Anna-Clara Romanus-Alfvén (24 November 1874 – 9 November 1947) was a pioneering Swedish female physician, schoolteacher, suffragette and women's rights activist. After graduating as a medical doctor in 1906, she was the first woman to open a practice in Norrköping, frequently treating her poorer patients free of charge. In 1907, Romanus-Alfvén joined the local branch of the National Association for Women's Suffrage (LKPR), chairing the organization until 1919. She also headed the women's council in Norrköping, providing support for disadvantaged women and children.

==Biography==
Born on 24 November 1874 in Landskrona, Anna-Clara Romanus was the daughter of the organist and music teacher Johan Romanus Petersson (1833–1914) and his wife Johanna Maria née Reinholdsdatter (1845–1935), a schoolteacher. She was the second of the family's three children. At the girls' grammar school in Karlskrona, she was inspired by the novelist and Nobel Prize winner Selma Lagerlöf. Despite her parents' initial opposition to her wish to become a teacher, they eventually agreed. After matriculating in Malmö, she trained to be a schoolmistress in Kalmar. Thereafter, she worked as a teacher in Eskilstuna where she was able to work towards studying medicine in order to become a doctor.

In 1898, she embarked on studies at the Karolinska Institute, graduating as a physician in 1906. She decided to move to the industrial city of Norrköping where she opened a practice in the city's working-class district. It proved to be a great success, especially as many women preferred to have a female doctor.

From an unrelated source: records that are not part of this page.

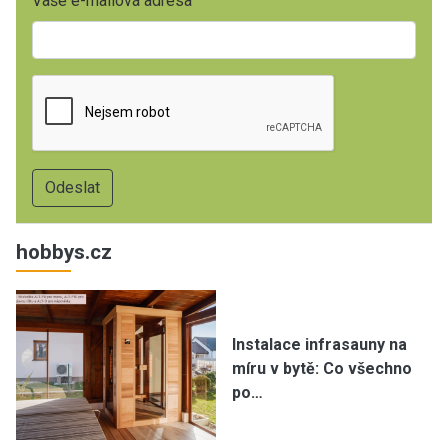
Vaše e-mailová adresa
hobbys.cz
Instalace infrasauny na
míru v bytě: Co všechno
po…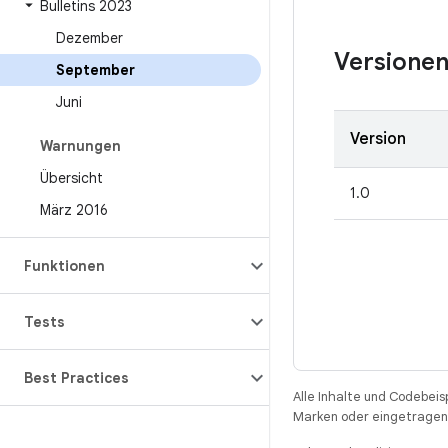
Bulletins 2023
Dezember
Versione
September
Juni
Version
Warnungen
Übersicht
1.0
März 2016
Funktionen
Tests
Best Practices
Alle Inhalte und Codebeis
Marken oder eingetragene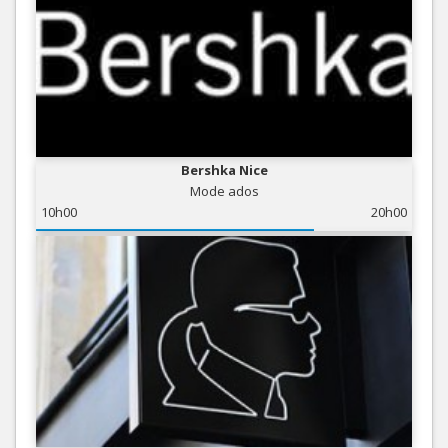
Bershka Nice
Mode ados
10h00
20h00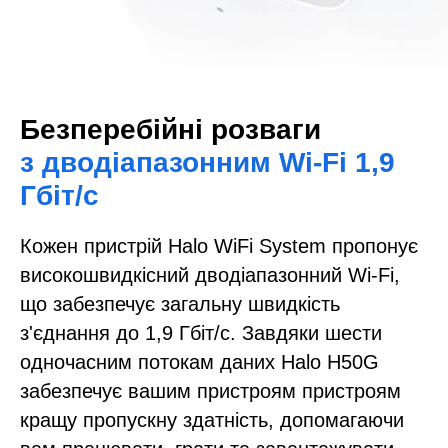
Безперебійні розваги
з дводіапазонним Wi-Fi 1,9
Гбіт/с
Кожен пристрій Halo WiFi System пропонує
високошвидкісний дводіапазонний Wi-Fi,
що забезпечує загальну швидкість
з'єднання до 1,9 Гбіт/с. Завдяки шести
одночасним потокам даних Halo H50G
забезпечує вашим пристроям пристроям
кращу пропускну здатність, допомагаючи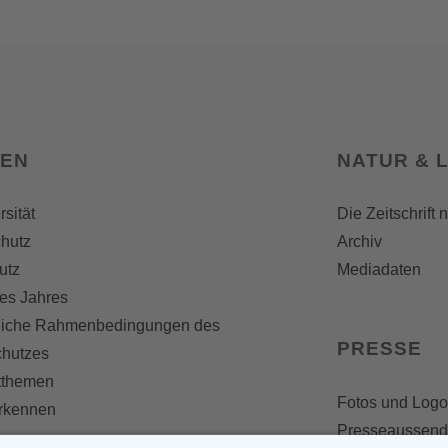
SEN
NATUR & 
rsität
Die Zeitschrift 
hutz
Archiv
utz
Mediadaten
es Jahres
liche Rahmenbedingungen des
PRESSE
chutzes
themen
Fotos und Logo
erkennen
Presseaussen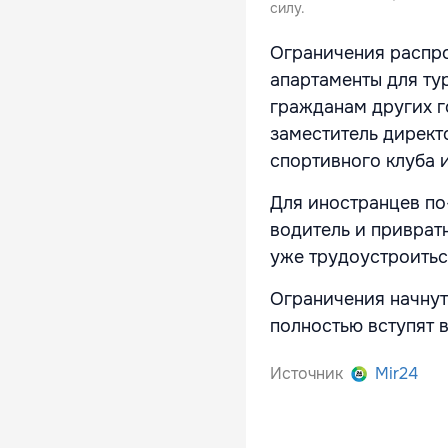
силу.
Ограничения распро
апартаменты для ту
гражданам других г
заместитель директ
спортивного клуба 
Для иностранцев по
водитель и приврат
уже трудоустроитьс
Ограничения начнут 
полностью вступят в
Источник
Mir24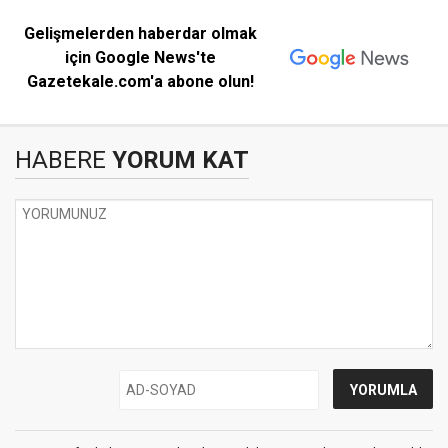
Gelişmelerden haberdar olmak
için Google News'te
Gazetekale.com'a abone olun!
HABERE
YORUM KAT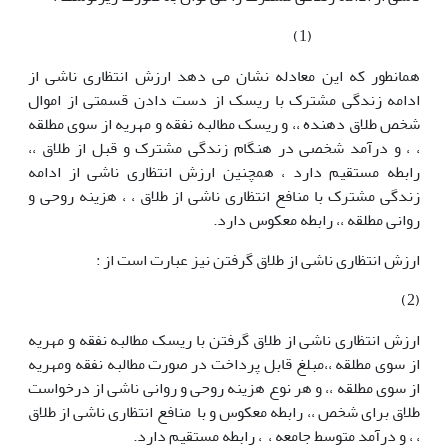
(1)
همانطور که این معادله نشان می دهد ارزش انتظاری ناشی از
ادامه زندگی مشترک با ریسک از دست دادن قسمتی از اموال
شخص طلاق دهنده ،، و ریسک مطالبه نفقه و مهریه از سوی مطلقه
، ، و درآمد شخصی در هنگام زندگی مشترک و قبل از طلاق ،،
رابطه مستقیم دارد ، همچنین ارزش انتظاری ناشی از ادامه
زندگی مشترک با منافع انتظاری ناشی از طلاق ، ، هزینه روحی و
روانی مطلقه ،، رابطه معکوس دارد.
ارزش انتظاری ناشی از طلاق گرفتن نیز عبارت است از :
(2)
ارزش انتظاری ناشی از طلاق گرفتن با ریسک مطالبه نفقه و مهریه
از سوی مطلقه ،،مبلغ قابل پرداخت در صورت مطالبه نفقه ومهریه
از سوی مطلقه ،، و هر نوع هزینه روحی و روانی ناشی از درخواست
طلاق برای شخص ،، رابطه معکوس و با منافع انتظاری ناشی از طلاق
، ، و درآمد متوسط جامعه ، ، رابطه مستقیم دارد.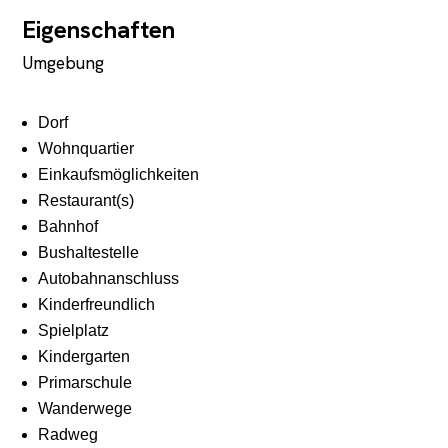
Eigenschaften
Umgebung
Dorf
Wohnquartier
Einkaufsmöglichkeiten
Restaurant(s)
Bahnhof
Bushaltestelle
Autobahnanschluss
Kinderfreundlich
Spielplatz
Kindergarten
Primarschule
Wanderwege
Radweg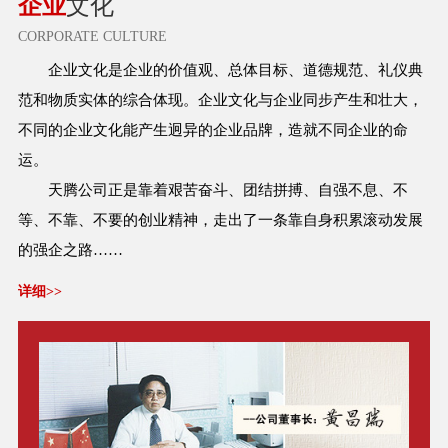
企业
文化
CORPORATE CULTURE
企业文化是企业的价值观、总体目标、道德规范、礼仪典
范和物质实体的综合体现。企业文化与企业同步产生和壮大，
不同的企业文化能产生迥异的企业品牌，造就不同企业的命
运。
天腾公司正是靠着艰苦奋斗、团结拼搏、自强不息、不
等、不靠、不要的创业精神，走出了一条靠自身积累滚动发展
的强企之路……
详细>>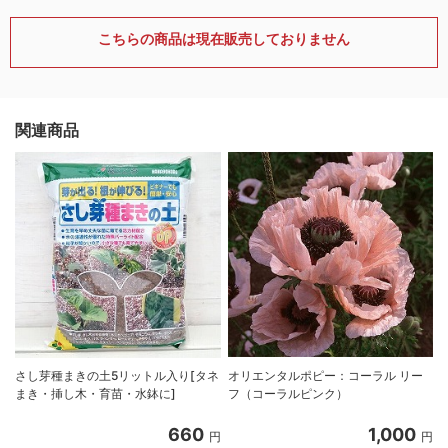
こちらの商品は現在販売しておりません
関連商品
さし芽種まきの土5リットル入り[タネ
オリエンタルポピー：コーラル リー
まき・挿し木・育苗・水鉢に]
フ（コーラルピンク）
660
1,000
円
円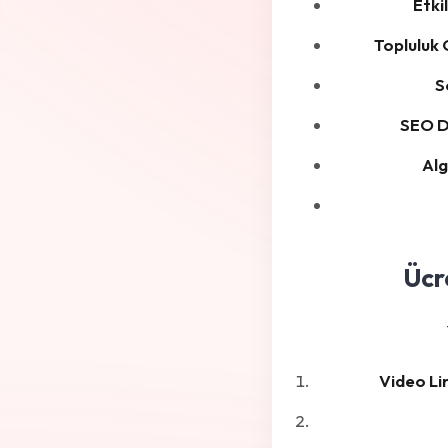
Etki
Topluluk 
S
SEO D
Alg
Ücr
Video Li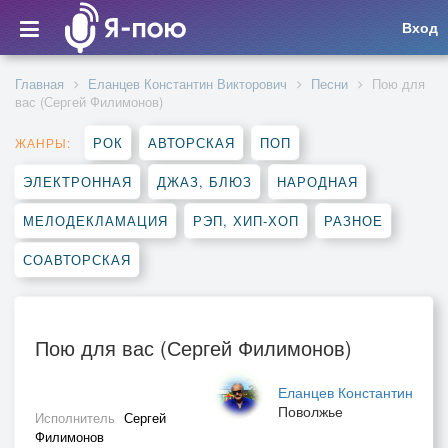
Вход
Главная
Еланцев Константин Викторович
Песни
Пою для
вас (Сергей Филимонов)
РОК
АВТОРСКАЯ
ПОП
ЖАНРЫ:
ЭЛЕКТРОННАЯ
ДЖАЗ, БЛЮЗ
НАРОДНАЯ
МЕЛОДЕКЛАМАЦИЯ
РЭП, ХИП-ХОП
РАЗНОЕ
СОАВТОРСКАЯ
Пою для вас (Сергей Филимонов)
Еланцев Константин
Поволжье
Исполнитель
Сергей
Филимонов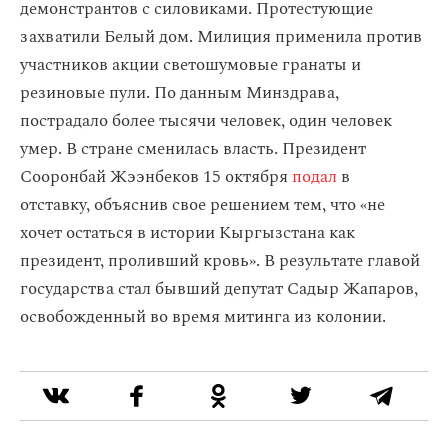
демонстрантов с силовиками. Протестующие
захватили Белый дом. Милиция применила против
участников акции светошумовые гранаты и
резиновые пули. По данным Минздрава,
пострадало более тысячи человек, один человек
умер. В стране сменилась власть. Президент
Сооронбай Жээнбеков 15 октября
подал
в
отставку, объяснив свое решением тем, что «не
хочет остаться в истории Кыргызстана как
президент, проливший кровь». В результате главой
государства стал бывший депутат Садыр Жапаров,
освобожденный во время митинга из колонии.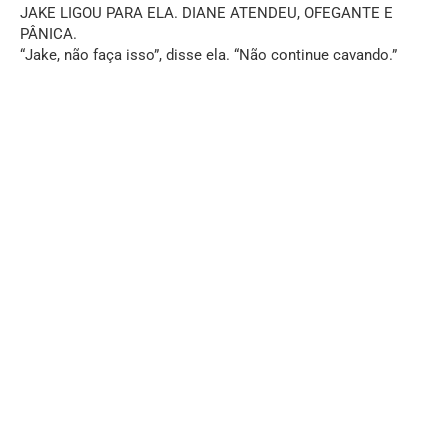
JAKE LIGOU PARA ELA. DIANE ATENDEU, OFEGANTE E
PÂNICA.
“Jake, não faça isso”, disse ela. “Não continue cavando.”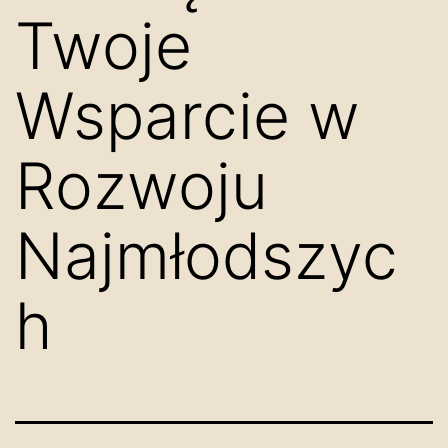
Twoje
Wsparcie w
Rozwoju
Najmłodszyc
h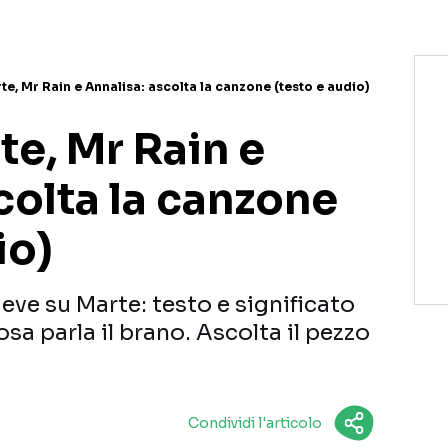
e, Mr Rain e Annalisa: ascolta la canzone (testo e audio)
e, Mr Rain e
colta la canzone
io)
Neve su Marte: testo e significato
sa parla il brano. Ascolta il pezzo
Condividi l'articolo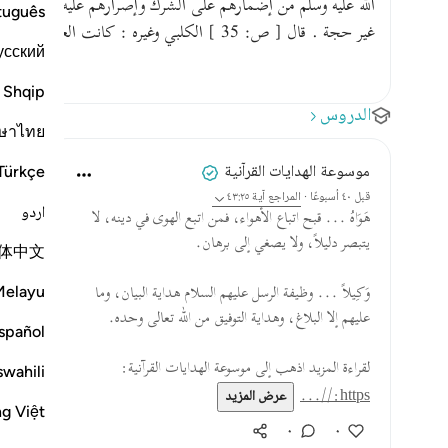
الله عليه وسلم من إضمارهم على الشرك وإصرارهم عليه مع إقرارهم
tuguês
غير حجة . قال [ ص: 35 ] الكلبي وغيره : كانت العرب إذا هوي الرجل منهم شيئا عبده من …
усский
Shqip
الدروس
ษาไทย
موسوعة الهدايات القرآنية
Türkçe
قبل ٤٠ أسبوعًا
·
المراجع
آية ٤٣:٢٥
اردو
هَوَاهُ ... قبح اتباع الأهواء، فمن اتبع الهوى في دينه، لا
يتبصر دليلاً، ولا يصغي إلى برهان.
体中文
Melayu
وَكِيلاً ... وظيفة الرسل عليهم السلام هداية البيان، وما
عليهم إلا البلاغ، وهداية التوفيق من الله تعالى وحده.
spañol
لقراءة المزيد اذهب إلى موسوعة الهدايات القرآنية:
swahili
https://...
عرض المزيد
ng Việt
٠
٠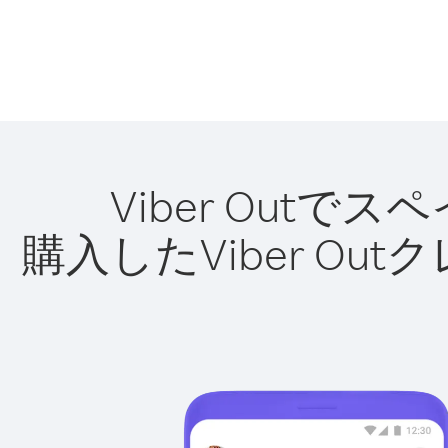
Viber Out
購入したViber O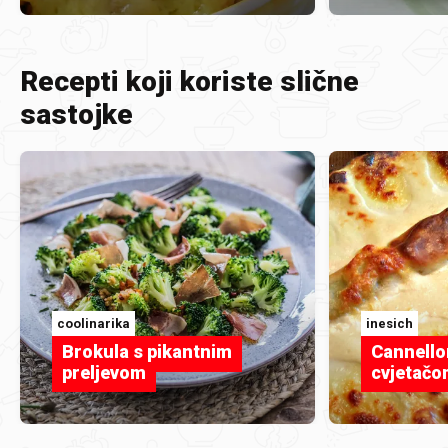
Recepti koji koriste slične
sastojke
coolinarika
inesich
Brokula s pikantnim
Cannello
preljevom
cvjetačo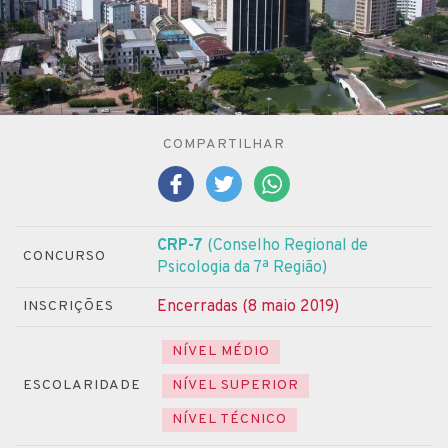
COMPARTILHAR
CRP-7
(Conselho Regional de
CONCURSO
Psicologia da 7ª Região)
Encerradas (8 maio 2019)
INSCRIÇÕES
NÍVEL MÉDIO
ESCOLARIDADE
NÍVEL SUPERIOR
NÍVEL TÉCNICO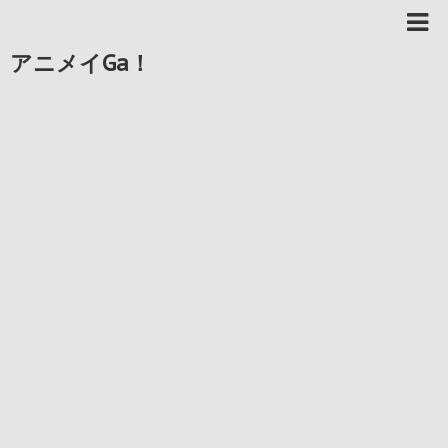
アニメイGa！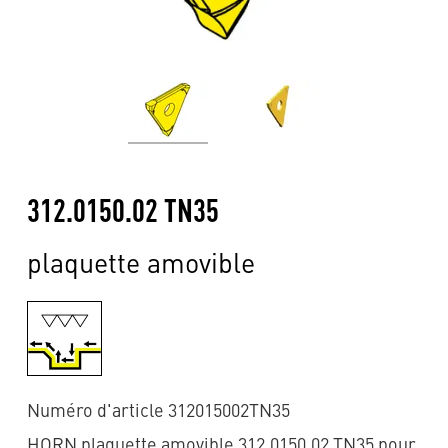
312.0150.02 TN35
plaquette amovible
Numéro d'article 312015002TN35
HORN plaquette amovible 312.0150.02 TN35 pour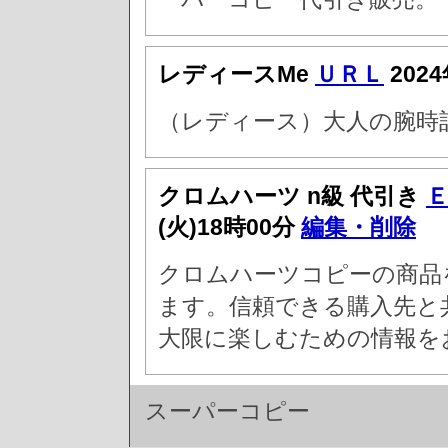
レディースMe
ＵＲＬ
202
（レディース）大人の腕時
クロムハーツ n級 代引き
(火)18時00分
編集・削除
クロムハーツコピーの商品
ます。信頼できる購入先と
大限に楽しむための情報を
スーパーコピー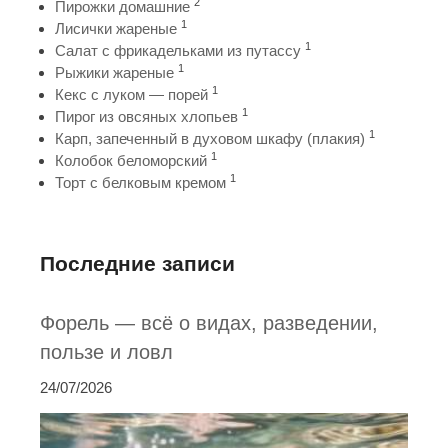
2
Пирожки домашние
1
Лисички жареные
1
Салат с фрикадельками из путассу
1
Рыжики жареные
1
Кекс с луком — порей
1
Пирог из овсяных хлопьев
1
Карп, запеченный в духовом шкафу (плакия)
1
Колобок беломорский
1
Торт с белковым кремом
Последние записи
Форель — всё о видах, разведении,
пользе и ловл
24/07/2026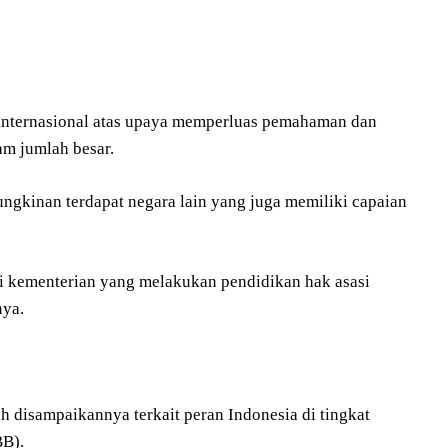
 internasional atas upaya memperluas pemahaman dan
m jumlah besar.
ngkinan terdapat negara lain yang juga memiliki capaian
i kementerian yang melakukan pendidikan hak asasi
nya.
 disampaikannya terkait peran Indonesia di tingkat
BB).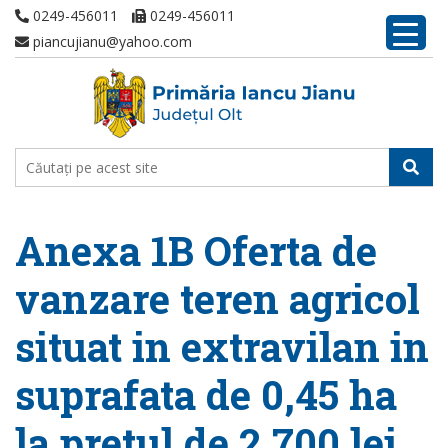
0249-456011
0249-456011
piancujianu@yahoo.com
Anexa 1B Oferta de
vanzare teren agricol
situat in extravilan in
suprafata de 0,45 ha
la pretul de 2.700 lei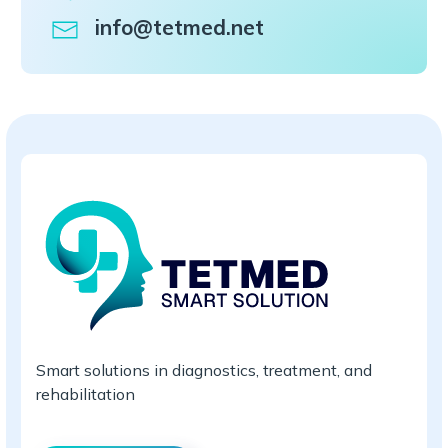
info@tetmed.net
Smart solutions in diagnostics, treatment, and
rehabilitation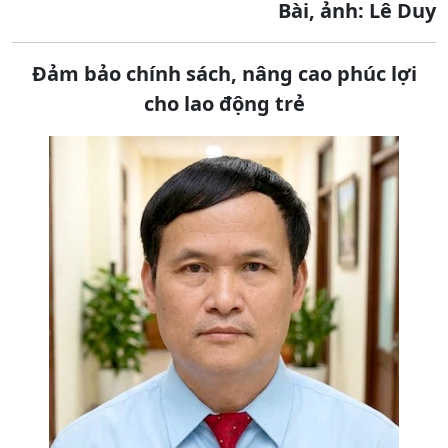
Bài, ảnh: Lê Duy
Đảm bảo chính sách, nâng cao phúc lợi
cho lao động trẻ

She frequently treated single mothers and their children free of charge as they would otherwise have been unable to receive medical care.

Romanus-Alfvén was also a keen supporter of women's rights. In 1907, she joined the Norrköping branch of the women's suffrage movement, lecturing on girls' upbringing, childcare and sexual hygiene. That year she married fellow physician Johannes Alfvén (1878–1944), brother of the composer Hugo Alfvén. They had two children together. In 1910 she was elected chair of the suffrage association, a post she retained until Swedish women were successful in obtaining voting rights in 1919.

She also chaired Norrköping's local women's council for several years, worked as a school doctor at Norrköpings nya läroverk för flickor (Norrköping's New Girls' School), and taught healthcare at various schools and institutions in the vicinity. In the 1920s, she tried unsuccessfully to be elected to parliament for the liberals.

Anna-Clara Romanus-Alfvén died on 9 November 1947 in Essinge, Stockholm.